The new deaths reported Friday, Persichilli said, are as follows:

Hudson County ±16

Bergen County – 14

Passaic County – 11

Union – 11

Monmouth - 10 

Middlesex – 8

Ocean – 7

Morris – 3

Burlington, Camden, Gloucester, Mercer and Salem counties each saw one new death.

Included in those deaths are Paterson jazz legend Bucky Pizzarelli and, in Caldwell, Grover Cleveland Middle School Principal James Brown, Murphy said.

“There is nothing we can say to truly dull the pain that the Brown family or the Pizzarellis are feeling due to the losses,” Murphy said.

Of the 3,016 persons hospitalized who have tested positive for the disease, 1,227 are on ventilators — or 41 percent, Persichilli said, adding that another some 3,000 hospitalized patients remain under investigation for COVID-19. 

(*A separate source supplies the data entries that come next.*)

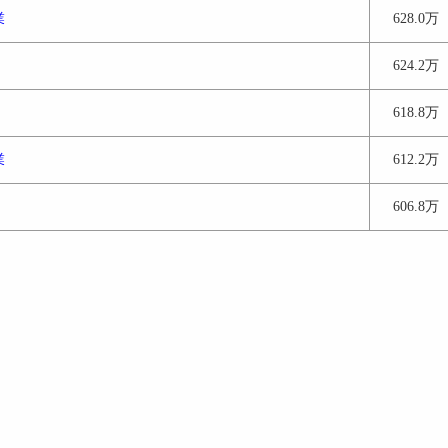
業
628.0万
624.2万
618.8万
業
612.2万
606.8万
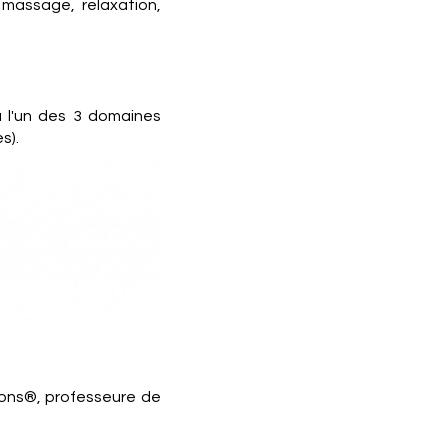
 massage, relaxation,
à l'un des 3 domaines
s).
Sons®, professeure de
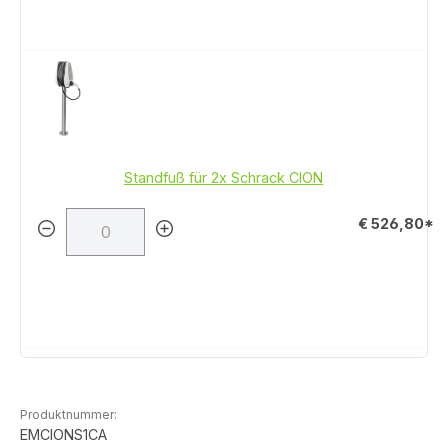
Standfuß für 2x Schrack CION
€ 526,80*
Produktnummer:
EMCIONS1CA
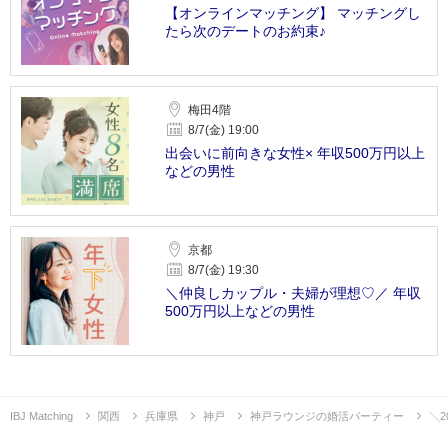
【オンラインマッチング】 マッチングし
たら次のデートのお約束♪
梅田4階
8/7(金) 19:00
出会いに前向きな女性× 年収500万円以上
などの男性
京都
8/7(金) 19:30
＼仲良しカップル・夫婦が理想♡／ 年収
500万円以上などの男性
IBJ Matching
関西
兵庫県
神戸
神戸ラウンジの婚活パーティー
╲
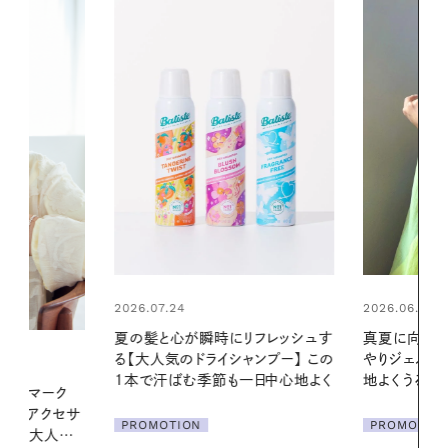
2026.06.01
2026.06.01
リフレッシュす
真夏に向けて、ハーブが香るひん
お出かけ前の
ンプー】 この
やりジェルと出合う。暑い季節に心
の一日。汗ば
一日中心地よく
地よくうるおう、軽やかなボディケ
に過ごす私
ア
PROMOTION
PROMOTIO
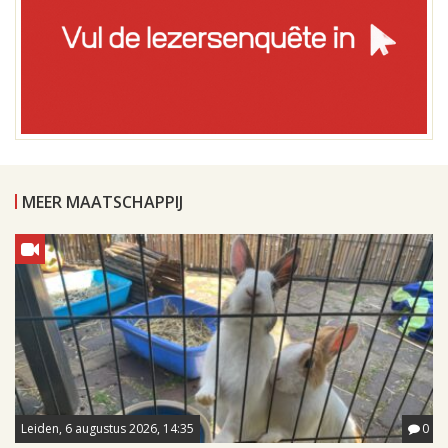
MEER MAATSCHAPPIJ
Leiden, 6 augustus 2026, 14:35
0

The figures came as state officials wrangled with limited supplies of personal protective equipment and other supplies essential to fighting the coronavirus pandemic, even as two major suppliers pitched in with donations.

Tito’s Handmade vodka donated 432 gallons of hand sanitizer, 3,000 masks and 2,000 gloves, Murphy said. He also said the global financial services firm, UBS, donated 10,000 N95 masks.

“We are literally going around the world not just around the state or the country in terms of trying to source ventilators and personal protective equipment,” Murphy said.